**Documento:**
▽

# Desflorestação no mundo pode diminuir aquecimento global e induzir arrefecimento



## redragon (2 Mai 2007 às 21:43)

Parece interessante... 

Pela primeira vez cientistas constroem modelo de desflorestação à escala global e indicam que se Terra perder todas as florestas, os níveis de gases de efeito de estufa na atmosfera diminuem e o planeta arrefece.  
 Num novo estudo, publicado no Proceedings of the National Academy of Sciences (PNAS), cientistas do Carnegie Institution of Washington in Stanford, na Califórnia, conseguiram pela primeira vez elaborar um modelo de simulação da desflorestação global no planeta Terra.

Ken Caldeira, o principal investigador envolvido no estudo, elaborou modelos de desflorestação das florestas boreais (relacionadas com o Norte) e das florestas tropicais. Os especialistas explicam que se sabe à partida que a desflorestação pode ter diferentes impactos de acordo com a sua localização.

Nas regiões do norte, os cientistas indicam que a desflorestação poderá ajudar a esfriar aqueles locais, já que as árvores que absorvem a luz do sol, no Inverno, poderão dar lugar a locais repletos de neve que reflectem a luz do sol. Por outro lado, a desflorestação nas zonas tropicais, de acordo com os cientistas, levará a uma menor transferência de água dos solos para a atmosfera, e por isso, a uma menor formação de nuvens e aumento do aquecimento global.

«Aqui apresentamos resultados de várias experiências de desflorestação em larga escala realizadas com um modelo do ciclo de carbono global a 3D e do clima», escrevem os cientistas no PNAS e adiantam que, «estas simulações foram realizadas ao utilizar um modelo completamente tridimensional que representa as interacções físicas e biogeoquímicas entre a terra, atmosfera e o oceano».

Ao comparar os efeitos do modelo de desflorestação boreal e desflorestação tropical, Ken Caldeira indica que, de acordo com o modelo construído, o primeiro será o mais predominante, o que poderá ajudar a reduzir a quantidade de gases de efeito de estufa na atmosfera e combater o aquecimento global, com uma descida das temperaturas de 0,3 graus Celsius, prevista para 2100. 

«Descobrimos que a desflorestação à escala global tem uma influência de arrefecimento no clima da Terra, porque os efeitos da desflorestação no ciclo de carbono de aquecimento é ultrapassado pela ligação de arrefecimento associada com alterações no albedo (medida da reflectividade de um corpo ou de uma superfície), e na evapotranspiração», explicam os cientistas no artigo. 

Os especialistas adiantam que, «experiências de desflorestação a latitudes especificas indicam que projectos de aflorestação nos trópicos iriam ser claramente benéficos na mitigação do aquecimento à escala global, mas que seriam contra produtivos se implementados a altas altitudes e iriam oferecer apenas benefícios marginais nas regiões temperadas».

Para além disso, escrevem no PNAS que, «apesar destes resultados questionarem a eficácia dos projectos de aflorestação a médias e altas altitudes para a mitigação do clima, as florestas mantém-se ambientalmente como recursos valiosos para muitas razões não relacionadas com o clima».

Ken Caldeira sabe que a desflorestação completa no planeta Terra é algo de irreal, no entanto, avança que o seu estudo e os novos modelos de simulação podem ajudar a compreender melhor qual o impacto das florestas no clima global.


----------



## Rog (2 Mai 2007 às 22:18)

Não demora muito e anda o pessoal a cortar as florestas para arrefecer o planeta... 
Tenho dúvidas sobre a isenção destes cientistas... 

Estamos num tempo que tudo é argumento para subir ou descer a temperatura...


----------



## Mário Barros (5 Mai 2007 às 00:03)

E provocar queda de cabelo    provoca é o inverso.


----------

△

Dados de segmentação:
▽

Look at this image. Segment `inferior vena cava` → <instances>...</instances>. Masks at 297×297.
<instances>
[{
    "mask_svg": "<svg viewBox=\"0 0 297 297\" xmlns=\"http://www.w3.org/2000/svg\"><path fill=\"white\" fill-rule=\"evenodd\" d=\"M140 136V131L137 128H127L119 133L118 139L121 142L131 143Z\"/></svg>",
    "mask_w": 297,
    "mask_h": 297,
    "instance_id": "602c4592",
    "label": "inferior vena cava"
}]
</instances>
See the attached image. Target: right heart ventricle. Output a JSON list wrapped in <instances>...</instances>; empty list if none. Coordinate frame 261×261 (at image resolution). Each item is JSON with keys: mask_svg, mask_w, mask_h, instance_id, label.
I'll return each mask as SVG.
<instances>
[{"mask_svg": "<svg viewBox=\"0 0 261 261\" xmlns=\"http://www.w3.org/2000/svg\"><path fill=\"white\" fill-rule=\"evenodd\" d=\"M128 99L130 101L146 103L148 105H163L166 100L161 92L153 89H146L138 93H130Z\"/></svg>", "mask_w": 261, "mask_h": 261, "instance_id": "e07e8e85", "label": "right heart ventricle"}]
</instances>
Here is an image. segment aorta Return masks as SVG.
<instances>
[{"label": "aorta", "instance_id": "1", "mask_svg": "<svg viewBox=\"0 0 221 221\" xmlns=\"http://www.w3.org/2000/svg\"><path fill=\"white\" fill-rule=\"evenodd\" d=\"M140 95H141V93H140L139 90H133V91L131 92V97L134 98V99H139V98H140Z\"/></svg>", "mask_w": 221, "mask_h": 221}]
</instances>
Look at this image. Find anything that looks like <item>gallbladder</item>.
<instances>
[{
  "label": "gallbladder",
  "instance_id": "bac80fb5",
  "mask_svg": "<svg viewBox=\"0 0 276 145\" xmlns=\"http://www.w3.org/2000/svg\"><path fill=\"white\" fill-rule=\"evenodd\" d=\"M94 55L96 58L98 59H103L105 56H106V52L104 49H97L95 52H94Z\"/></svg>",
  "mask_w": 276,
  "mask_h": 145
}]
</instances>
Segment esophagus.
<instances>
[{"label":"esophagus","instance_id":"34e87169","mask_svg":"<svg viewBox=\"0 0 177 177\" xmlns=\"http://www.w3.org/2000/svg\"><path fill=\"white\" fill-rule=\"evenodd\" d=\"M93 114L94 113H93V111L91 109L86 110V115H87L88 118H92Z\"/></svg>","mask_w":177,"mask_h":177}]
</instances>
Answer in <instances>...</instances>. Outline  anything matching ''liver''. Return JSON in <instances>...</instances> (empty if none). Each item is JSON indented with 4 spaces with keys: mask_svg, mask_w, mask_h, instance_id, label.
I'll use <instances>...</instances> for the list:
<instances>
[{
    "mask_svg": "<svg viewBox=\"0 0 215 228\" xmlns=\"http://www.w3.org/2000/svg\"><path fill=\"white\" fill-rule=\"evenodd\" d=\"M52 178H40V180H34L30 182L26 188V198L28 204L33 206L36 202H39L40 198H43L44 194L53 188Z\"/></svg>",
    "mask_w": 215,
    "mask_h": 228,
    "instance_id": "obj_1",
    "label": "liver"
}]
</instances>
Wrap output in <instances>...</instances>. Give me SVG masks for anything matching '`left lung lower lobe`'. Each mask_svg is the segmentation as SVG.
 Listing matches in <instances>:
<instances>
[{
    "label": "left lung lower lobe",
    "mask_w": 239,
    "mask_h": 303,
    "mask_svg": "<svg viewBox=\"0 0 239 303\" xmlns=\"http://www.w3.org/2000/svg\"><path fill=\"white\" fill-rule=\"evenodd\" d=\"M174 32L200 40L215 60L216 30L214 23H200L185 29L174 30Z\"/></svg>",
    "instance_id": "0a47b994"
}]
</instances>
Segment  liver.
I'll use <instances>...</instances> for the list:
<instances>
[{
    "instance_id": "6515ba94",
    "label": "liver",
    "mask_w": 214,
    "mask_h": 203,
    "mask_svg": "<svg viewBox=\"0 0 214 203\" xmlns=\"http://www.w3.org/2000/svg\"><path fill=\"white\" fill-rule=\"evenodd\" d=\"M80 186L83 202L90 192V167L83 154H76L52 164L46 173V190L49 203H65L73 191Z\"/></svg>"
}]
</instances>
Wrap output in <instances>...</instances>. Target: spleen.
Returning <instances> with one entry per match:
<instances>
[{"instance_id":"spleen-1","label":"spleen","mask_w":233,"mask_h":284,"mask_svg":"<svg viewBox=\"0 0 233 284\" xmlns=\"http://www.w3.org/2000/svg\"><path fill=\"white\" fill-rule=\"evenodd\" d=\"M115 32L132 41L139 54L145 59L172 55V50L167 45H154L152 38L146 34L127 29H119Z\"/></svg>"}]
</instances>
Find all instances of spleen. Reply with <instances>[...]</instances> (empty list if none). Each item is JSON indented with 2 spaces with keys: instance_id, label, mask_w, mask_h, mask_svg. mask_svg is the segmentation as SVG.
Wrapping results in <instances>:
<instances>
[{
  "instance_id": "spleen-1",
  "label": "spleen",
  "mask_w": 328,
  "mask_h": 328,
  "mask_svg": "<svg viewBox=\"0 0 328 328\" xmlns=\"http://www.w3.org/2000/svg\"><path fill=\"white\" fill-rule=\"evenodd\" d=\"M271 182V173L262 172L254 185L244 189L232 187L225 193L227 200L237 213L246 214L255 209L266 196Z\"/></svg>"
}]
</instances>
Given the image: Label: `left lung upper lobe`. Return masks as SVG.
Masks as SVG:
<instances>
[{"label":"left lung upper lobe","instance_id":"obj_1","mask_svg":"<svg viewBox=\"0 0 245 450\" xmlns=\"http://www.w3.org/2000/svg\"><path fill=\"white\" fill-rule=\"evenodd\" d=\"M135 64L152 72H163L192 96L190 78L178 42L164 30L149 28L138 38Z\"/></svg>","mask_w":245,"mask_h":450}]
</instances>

△
▽

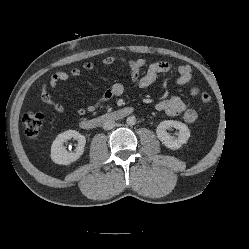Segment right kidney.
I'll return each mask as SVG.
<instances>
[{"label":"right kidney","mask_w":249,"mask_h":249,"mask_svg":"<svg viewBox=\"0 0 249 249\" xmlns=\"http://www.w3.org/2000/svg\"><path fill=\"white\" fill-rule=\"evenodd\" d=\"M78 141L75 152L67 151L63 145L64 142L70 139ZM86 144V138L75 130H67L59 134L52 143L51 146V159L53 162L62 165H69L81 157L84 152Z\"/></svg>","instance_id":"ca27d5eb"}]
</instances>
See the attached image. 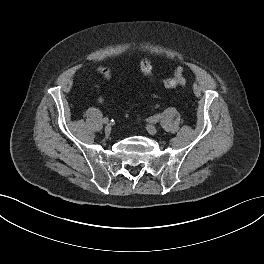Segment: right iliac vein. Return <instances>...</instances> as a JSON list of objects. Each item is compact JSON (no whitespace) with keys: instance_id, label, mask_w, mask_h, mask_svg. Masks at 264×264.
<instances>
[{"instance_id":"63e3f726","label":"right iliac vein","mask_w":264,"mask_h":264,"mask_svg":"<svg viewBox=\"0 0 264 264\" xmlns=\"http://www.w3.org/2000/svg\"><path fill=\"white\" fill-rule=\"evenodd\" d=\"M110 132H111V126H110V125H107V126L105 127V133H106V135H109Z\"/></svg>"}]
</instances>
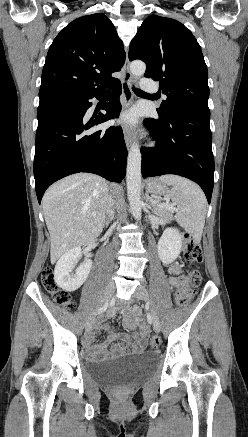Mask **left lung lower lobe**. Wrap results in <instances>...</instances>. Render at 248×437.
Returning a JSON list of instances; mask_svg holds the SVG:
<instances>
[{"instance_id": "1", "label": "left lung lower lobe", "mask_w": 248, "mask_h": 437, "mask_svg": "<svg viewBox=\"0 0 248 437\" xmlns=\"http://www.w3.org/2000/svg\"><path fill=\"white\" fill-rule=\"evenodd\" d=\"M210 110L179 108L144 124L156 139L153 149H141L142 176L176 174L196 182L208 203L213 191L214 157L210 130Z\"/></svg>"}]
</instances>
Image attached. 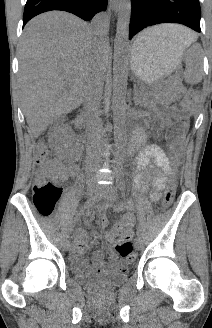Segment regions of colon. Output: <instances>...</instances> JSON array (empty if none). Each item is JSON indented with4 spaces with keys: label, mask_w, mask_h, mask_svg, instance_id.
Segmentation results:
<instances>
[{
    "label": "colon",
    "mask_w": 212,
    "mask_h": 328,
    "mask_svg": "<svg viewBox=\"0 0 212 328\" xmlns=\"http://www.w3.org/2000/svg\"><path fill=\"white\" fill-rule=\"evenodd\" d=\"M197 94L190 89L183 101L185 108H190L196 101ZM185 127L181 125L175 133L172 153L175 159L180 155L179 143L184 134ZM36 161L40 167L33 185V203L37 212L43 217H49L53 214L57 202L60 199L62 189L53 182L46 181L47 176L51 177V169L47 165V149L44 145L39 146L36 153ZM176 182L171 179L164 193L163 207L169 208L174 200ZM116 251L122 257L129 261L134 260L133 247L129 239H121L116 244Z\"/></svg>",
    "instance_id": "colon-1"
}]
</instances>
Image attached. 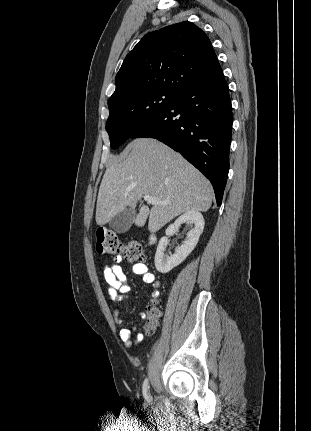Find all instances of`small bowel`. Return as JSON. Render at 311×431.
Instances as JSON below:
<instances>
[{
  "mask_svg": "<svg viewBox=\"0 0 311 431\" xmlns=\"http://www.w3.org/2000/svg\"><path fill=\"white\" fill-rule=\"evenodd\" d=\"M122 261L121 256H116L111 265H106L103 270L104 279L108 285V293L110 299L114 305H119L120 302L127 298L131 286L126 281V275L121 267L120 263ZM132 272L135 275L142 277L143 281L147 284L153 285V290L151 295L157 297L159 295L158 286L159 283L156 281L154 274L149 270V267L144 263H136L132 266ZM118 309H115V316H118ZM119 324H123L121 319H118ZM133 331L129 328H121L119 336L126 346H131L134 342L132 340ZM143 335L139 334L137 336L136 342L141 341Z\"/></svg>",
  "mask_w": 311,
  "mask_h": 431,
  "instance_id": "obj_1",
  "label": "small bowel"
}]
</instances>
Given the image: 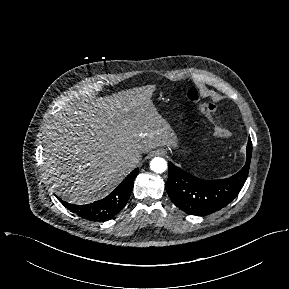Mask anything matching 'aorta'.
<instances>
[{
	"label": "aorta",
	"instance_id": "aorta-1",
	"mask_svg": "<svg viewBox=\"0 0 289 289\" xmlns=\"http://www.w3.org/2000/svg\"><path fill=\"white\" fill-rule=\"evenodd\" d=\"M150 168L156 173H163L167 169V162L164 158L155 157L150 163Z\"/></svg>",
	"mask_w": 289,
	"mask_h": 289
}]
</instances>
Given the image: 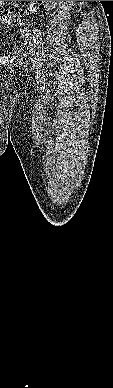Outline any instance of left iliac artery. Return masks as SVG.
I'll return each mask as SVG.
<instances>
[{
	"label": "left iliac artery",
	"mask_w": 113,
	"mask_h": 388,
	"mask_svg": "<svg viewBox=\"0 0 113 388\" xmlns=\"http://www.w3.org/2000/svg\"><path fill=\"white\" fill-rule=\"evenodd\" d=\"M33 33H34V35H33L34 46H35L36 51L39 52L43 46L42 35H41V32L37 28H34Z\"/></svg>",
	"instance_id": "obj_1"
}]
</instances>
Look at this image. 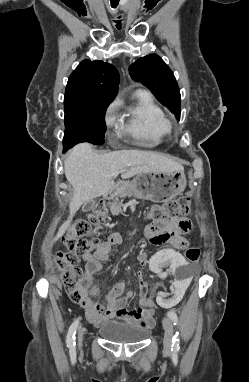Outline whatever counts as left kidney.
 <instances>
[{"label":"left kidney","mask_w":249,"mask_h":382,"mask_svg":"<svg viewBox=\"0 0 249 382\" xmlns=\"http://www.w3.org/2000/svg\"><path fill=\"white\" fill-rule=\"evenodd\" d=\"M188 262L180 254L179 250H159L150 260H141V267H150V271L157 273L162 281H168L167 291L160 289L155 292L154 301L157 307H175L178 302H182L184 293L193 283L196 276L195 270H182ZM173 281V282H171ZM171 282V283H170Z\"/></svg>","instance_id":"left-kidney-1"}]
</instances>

△

**Tarefa proposta A:**
Responde com base no documento:
(i) Em que publicação científica saiu o estudo sobre desflorestação?
(ii) Que descida de temperatura prevê o modelo para 2100?
(iii) Em que dia e a que horas foi publicada a mensagem de Rog?
**Tarefa proposta B:** Conta quantas linhas de dados acima contêm a palavra "liver", distinguindo maiúsculas de minúsculas. Indica apenas o número.

**Resposta correta A:**
(i) No Proceedings of the National Academy of Sciences (PNAS).
(ii) Uma descida de 0,3 graus Celsius.
(iii) A 2 de maio de 2007, às 22:18.

**Resposta correta B:** 4